Gail Kieckhefer ARNP, PNP-BC, Ph.D. Professor Family and Child Nursing Box Box 357262 University of Washington Seattle, WA 98195-7262 Email: gailmk@u.washington.edu

• Sponsor: National Institute of Nursing Research
• Project Period: 9/30/2003 - 6/30/2008
• Current Faculty
  • Gail Kieckhefer - Principal Investigator (2 active projects)
  • Robert Burr - Co-Investigator (5 active projects)

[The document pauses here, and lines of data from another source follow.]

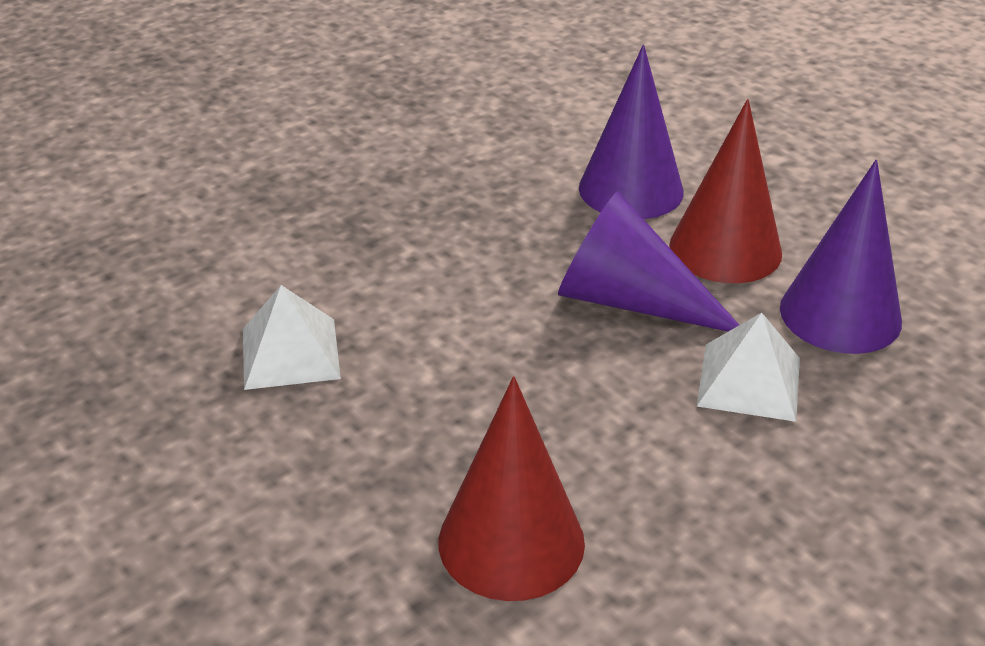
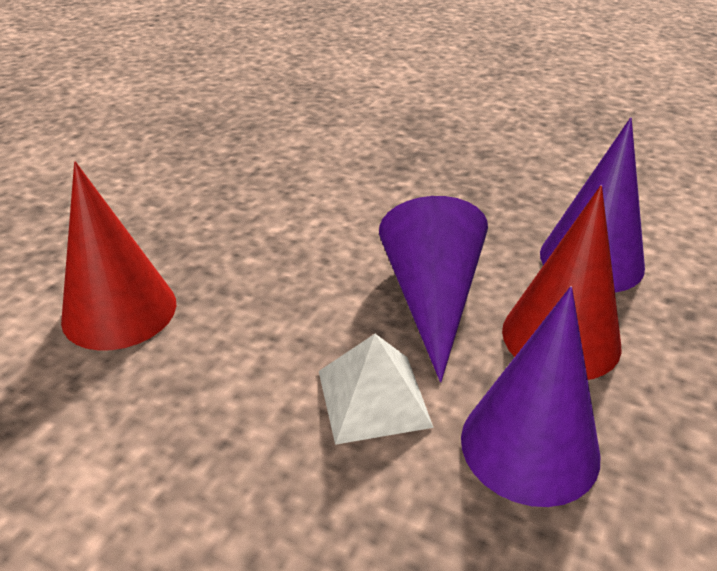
camera: 65 degrees right, 0 degrees up
white pyramid [243,285,341,390] -> none

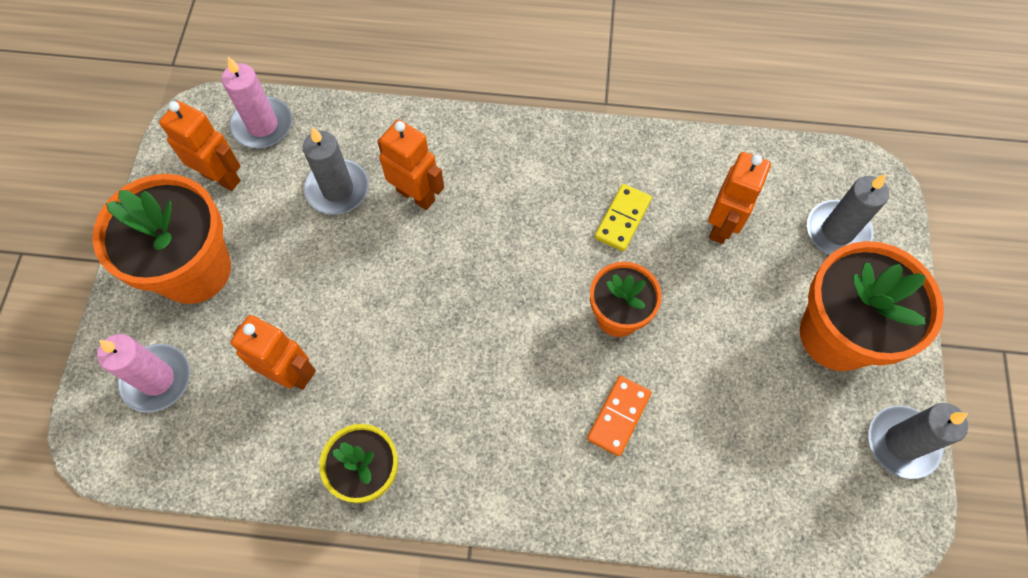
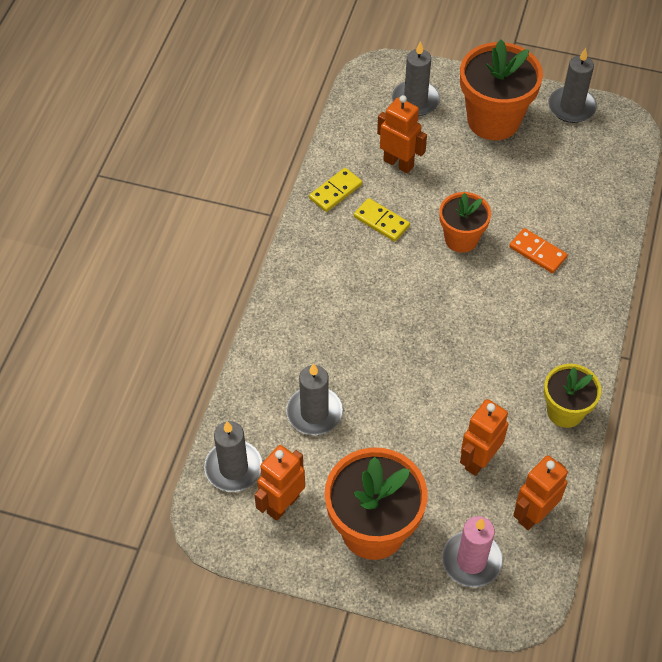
camera: 80 degrees left, 10 degrees down
pink candle [222,57,292,148] -> grey candle [204,421,262,492]
orange robot [377,119,444,210] -> orange robot moved to [513,455,568,530]
none -> yellow domino [309,168,362,212]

  • Martha Lentz - Co-Investigator
  • Gregory Redding - Key Personnel

The long-term objective of this research is to expand knowledge about nocturnal asthma in youth so early identification of symptoms and targeted treatment are possible. The specific aims of this research are to: test a model of the mechanisms by which sleep or sleep related changes in autonomic system functioning and inflammation trigger nocturnal asthma symptoms, sleep disruption, and cause daytime tiredness in youth; compare objective and subjective indicators of quantity and quality of sleep between youth with varying degrees of nighttime asthma symptoms and youth not having asthma; and determine which subjective and objective measures or combination of measures of sleep are the best predictors of daytime tiredness and activity limitation in children having asthma. The study uses a 2 group (asthma/no asthma) experimental design. Fifty children (half with asthma) will participate with a parent. Parent and child will provide historical information on sleep and breathing problems at night; 7 days of diary report on the child's sleep, respiratory symptoms, pulmonary function, and daytime tiredness and activity limitation due to breathing problems. The child will wear a wristwatch like band to monitor their movements during 7 nights of sleep at home and then come into the sleep laboratory for more in-depth monitoring of sleep and pulmonary function. The child's usual bedtime will be used during the first in-laboratory sleep monitoring. Bedtime will be delayed by 4 hours the second night to intensify sleep to determine if this intensification has a detrimental effect on the child's pulmonary function. Innovative, non-invasive markers will be used to evaluate changes in autonomic system function (heart rate variability) and pulmonary inflammation (exhaled nitric oxide) during the in-laboratory sleep nights. Examining this data in the context of the adult data already reported in the literature should allow identification of possible developmental differences in the influence of sleep on nocturnal asthma symptom expression that would be worthy of further study. The information gained is critical to practicing health care providers who are working to quell rising asthma morbidity particularly in ethnic minority children living in poverty.